Deparou-se com um prédio lindo, todo feito de vidro azul, brilhando à luz do sol como uma safira gigante. Jô se aproximou para ver melhor e teve uma surpresa que a deixou de queixo caído – lá dentro estava uma linda girafa, alta e esbelta. Quanta elegância! Ficou observando-a sem piscar até perceber que a outra girafa também olhava para ela. Pintou-se de rosa-vergonha. Meio sem jeito, desviou o olhar e a girafa bonita fez o mesmo. Só que a curiosidade de Jô não estava satisfeita. Ela então foi se aproximando devagar, disfarçando o nervosismo com risinhos tímidos. A outra girafa também foi chegando mais perto, olhando de um lado para o outro, exibindo um ar despreocupado. Seria uma estrela de cinema? Será que gostaria de falar com Jô? Bonita como era, a girafa de dentro do prédio deveria ter um monte de amigos, então, por que perderia seu tempo com uma desengonçada? Não importava, Jô queria pedir conselhos. O que deveria fazer para ser assim? Será que a girafa bonita daria umas dicas? A empolgação era tanta que Jô não se aguentou. Disfarçou mais um pouquinho, cantarolou, deu uns passinhos furtivos e záz!, pulou na direção da outra girafa.
Todo mundo da rua ficou surpreso quando viu uma girafa doida chocar-se contra o vidro azul do prédio. Jô caiu de bunda na calçada e, ainda meio tonta, ficou tentando entender o que tinha acontecido. Cadê a outra girafa? Fugiu? Será que se assustou? Não, péra aí, a girafa ainda está lá dentro, sentada no chão, olhando diretamente para Jô.
Olhando para Jô?
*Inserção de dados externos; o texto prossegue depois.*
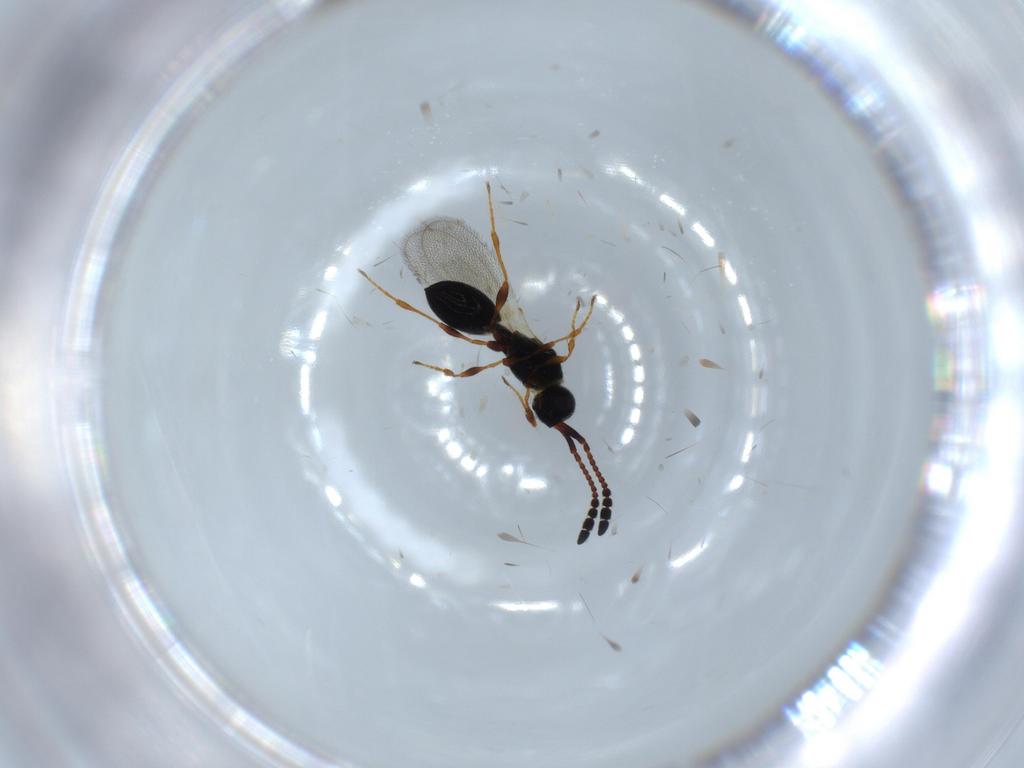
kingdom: Animalia
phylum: Arthropoda
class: Insecta
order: Hymenoptera
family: Diapriidae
Como assim?
Foi então que compreendeu tudo. Não havia nenhuma girafa dentro do prédio, era apenas seu reflexo no vidro. Mas... ela era bonita daquele jeito? Esbelta e elegante também?
Ainda sentada na calçada, Jô abriu um imenso sorriso. Acabara de fazer a maior descoberta da sua vida! E, para confirmar que não estava imaginando coisas, a girafa do prédio lhe sorriu de volta.
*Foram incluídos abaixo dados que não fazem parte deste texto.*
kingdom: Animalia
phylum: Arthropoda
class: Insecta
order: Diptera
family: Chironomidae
Depois disso, Jô pegou a estrada de volta à sua cidadezinha, de volta à pequena casa, à pequena escola, às pequenas alegrias da vida. Apenas uma coisa havia mudado: sua autoestima, que crescera e ficara tão alta quanto a de uma girafa satisfeita com o que era. Jô jamais deixaria que ela voltasse ao normal, pois descobriu que era daquele jeito que o normal deveria ser. A tristeza, por sua vez, foi-se embora para nunca mais voltar. A girafa agora irradiava felicidade e contagiava todos.
Assim que chegou à escola, seus amigos perceberam que ali estava uma nova Jô, mais simpática, mais sorridente, mais legal. Jô estava até mesmo mais bonita. Acabou por se tornar uma companhia agradável da qual todo mundo queria compartilhar. E não era para menos, afinal, quem não gosta de uma girafa de alto astral?
Não demorou muito para que o apelido “Jô” fosse ouvido pelos quatro cantos. Era Jô para cá, Jô para lá, Jô Jô Jô. Ela passou a gostar dele, claro.Seus amigos, quando viram tamanho entusiasmo, sentiram uma pontinha de inveja e pensaram: “O que será que eu preciso fazer para ser como ela?”